- [Work instruction]:
Which lines in the items contain the word "wall"? Report each of them.

=== Section Start ===

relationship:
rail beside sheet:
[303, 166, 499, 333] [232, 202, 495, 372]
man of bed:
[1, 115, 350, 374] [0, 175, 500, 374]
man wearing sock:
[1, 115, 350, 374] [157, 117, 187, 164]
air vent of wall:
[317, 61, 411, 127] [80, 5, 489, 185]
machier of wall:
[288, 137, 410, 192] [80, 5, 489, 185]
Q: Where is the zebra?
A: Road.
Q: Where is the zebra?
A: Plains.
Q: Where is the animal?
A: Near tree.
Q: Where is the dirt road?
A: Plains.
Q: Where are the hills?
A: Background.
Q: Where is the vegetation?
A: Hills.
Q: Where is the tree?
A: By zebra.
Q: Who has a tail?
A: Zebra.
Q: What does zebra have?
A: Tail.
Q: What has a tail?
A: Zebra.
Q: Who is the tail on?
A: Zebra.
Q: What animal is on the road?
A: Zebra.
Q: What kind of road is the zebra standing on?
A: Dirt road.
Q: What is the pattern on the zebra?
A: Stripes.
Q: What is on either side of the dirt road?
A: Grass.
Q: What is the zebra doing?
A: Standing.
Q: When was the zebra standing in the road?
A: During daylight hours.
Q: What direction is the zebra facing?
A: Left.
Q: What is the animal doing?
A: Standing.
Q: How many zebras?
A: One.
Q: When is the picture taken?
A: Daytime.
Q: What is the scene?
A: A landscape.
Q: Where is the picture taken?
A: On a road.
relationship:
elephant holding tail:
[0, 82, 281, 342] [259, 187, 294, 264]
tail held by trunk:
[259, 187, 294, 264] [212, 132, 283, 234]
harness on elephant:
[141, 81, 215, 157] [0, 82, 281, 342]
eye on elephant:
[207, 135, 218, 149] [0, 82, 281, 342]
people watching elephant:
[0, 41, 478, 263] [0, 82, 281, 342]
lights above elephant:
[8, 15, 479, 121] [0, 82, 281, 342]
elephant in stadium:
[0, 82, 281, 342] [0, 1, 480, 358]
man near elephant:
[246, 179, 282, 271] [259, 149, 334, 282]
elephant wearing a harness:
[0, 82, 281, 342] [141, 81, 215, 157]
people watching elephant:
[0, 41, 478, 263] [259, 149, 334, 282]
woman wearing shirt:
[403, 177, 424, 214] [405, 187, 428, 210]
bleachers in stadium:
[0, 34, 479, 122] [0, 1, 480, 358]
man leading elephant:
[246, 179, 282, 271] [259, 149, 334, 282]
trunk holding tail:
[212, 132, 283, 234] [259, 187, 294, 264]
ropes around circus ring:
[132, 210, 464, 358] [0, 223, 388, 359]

=== Section End ===
=== Section Start ===

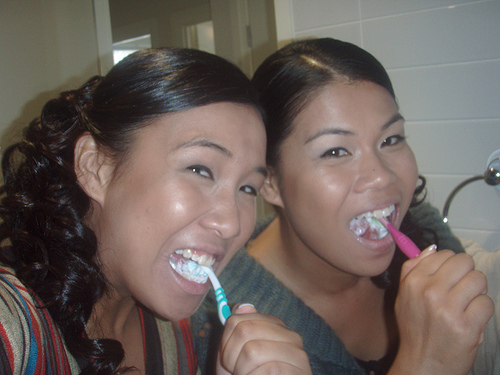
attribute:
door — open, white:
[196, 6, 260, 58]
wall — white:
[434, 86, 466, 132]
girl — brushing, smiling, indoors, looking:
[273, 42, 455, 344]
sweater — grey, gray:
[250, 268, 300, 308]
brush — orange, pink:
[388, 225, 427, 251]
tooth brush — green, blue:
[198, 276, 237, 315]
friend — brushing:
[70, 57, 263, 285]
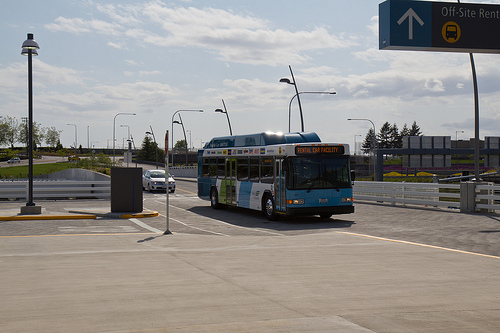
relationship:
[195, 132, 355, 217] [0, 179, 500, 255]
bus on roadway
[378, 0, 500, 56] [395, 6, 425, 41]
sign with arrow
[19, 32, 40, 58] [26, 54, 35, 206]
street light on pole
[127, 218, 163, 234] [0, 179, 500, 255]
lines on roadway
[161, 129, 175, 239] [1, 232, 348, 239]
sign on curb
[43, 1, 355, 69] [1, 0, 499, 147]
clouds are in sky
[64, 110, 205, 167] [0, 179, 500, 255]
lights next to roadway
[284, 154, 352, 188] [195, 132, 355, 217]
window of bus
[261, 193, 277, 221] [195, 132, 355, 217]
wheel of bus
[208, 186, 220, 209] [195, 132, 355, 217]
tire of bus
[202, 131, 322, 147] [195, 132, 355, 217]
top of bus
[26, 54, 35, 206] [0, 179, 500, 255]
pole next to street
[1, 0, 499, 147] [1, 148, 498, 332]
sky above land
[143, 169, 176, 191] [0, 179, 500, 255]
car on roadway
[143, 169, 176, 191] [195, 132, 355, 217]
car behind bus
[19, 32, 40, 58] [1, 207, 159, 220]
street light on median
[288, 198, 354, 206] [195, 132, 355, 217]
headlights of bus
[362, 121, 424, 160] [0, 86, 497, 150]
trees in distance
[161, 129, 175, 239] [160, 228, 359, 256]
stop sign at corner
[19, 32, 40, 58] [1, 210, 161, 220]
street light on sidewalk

=== Section End ===

- [Response]:
air vent of wall:
machier of wall:
wall — white:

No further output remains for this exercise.